#### RECORDS SHOWN
=== Section Start ===

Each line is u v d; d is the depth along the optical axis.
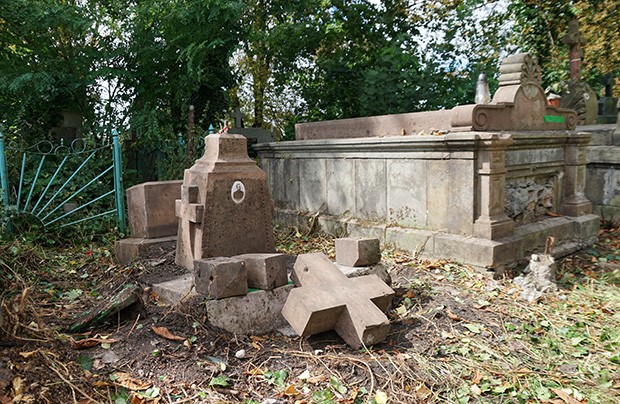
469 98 10.85
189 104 9.16
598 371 3.21
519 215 5.59
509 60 5.68
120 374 2.88
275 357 3.21
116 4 8.31
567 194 6.28
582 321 3.93
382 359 3.22
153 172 8.60
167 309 3.63
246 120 15.09
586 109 9.68
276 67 13.80
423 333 3.64
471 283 4.62
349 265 4.23
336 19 13.09
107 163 7.78
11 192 6.85
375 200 6.11
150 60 8.50
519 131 5.56
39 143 7.02
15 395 2.42
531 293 4.39
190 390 2.80
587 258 5.84
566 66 12.28
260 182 4.51
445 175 5.23
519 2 11.97
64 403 2.55
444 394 2.92
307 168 7.05
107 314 3.47
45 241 6.18
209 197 4.21
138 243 5.23
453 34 14.00
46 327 3.26
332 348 3.35
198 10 8.08
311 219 6.82
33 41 8.27
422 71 10.64
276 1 12.92
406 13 14.03
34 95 7.84
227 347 3.24
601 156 7.31
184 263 4.57
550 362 3.31
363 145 6.05
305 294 3.45
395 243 5.72
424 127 5.85
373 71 10.22
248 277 3.74
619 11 13.45
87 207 7.16
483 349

=== Section End ===

#### PROBLEM DETAILS
Only exact copies of the lines from the one containing "471 283 4.62" to the end of the records belong in the answer.

#### EXPECTED ANSWER
471 283 4.62
349 265 4.23
336 19 13.09
107 163 7.78
11 192 6.85
375 200 6.11
150 60 8.50
519 131 5.56
39 143 7.02
15 395 2.42
531 293 4.39
190 390 2.80
587 258 5.84
566 66 12.28
260 182 4.51
445 175 5.23
519 2 11.97
64 403 2.55
444 394 2.92
307 168 7.05
107 314 3.47
45 241 6.18
209 197 4.21
138 243 5.23
453 34 14.00
46 327 3.26
332 348 3.35
198 10 8.08
311 219 6.82
33 41 8.27
422 71 10.64
276 1 12.92
406 13 14.03
34 95 7.84
227 347 3.24
601 156 7.31
184 263 4.57
550 362 3.31
363 145 6.05
305 294 3.45
395 243 5.72
424 127 5.85
373 71 10.22
248 277 3.74
619 11 13.45
87 207 7.16
483 349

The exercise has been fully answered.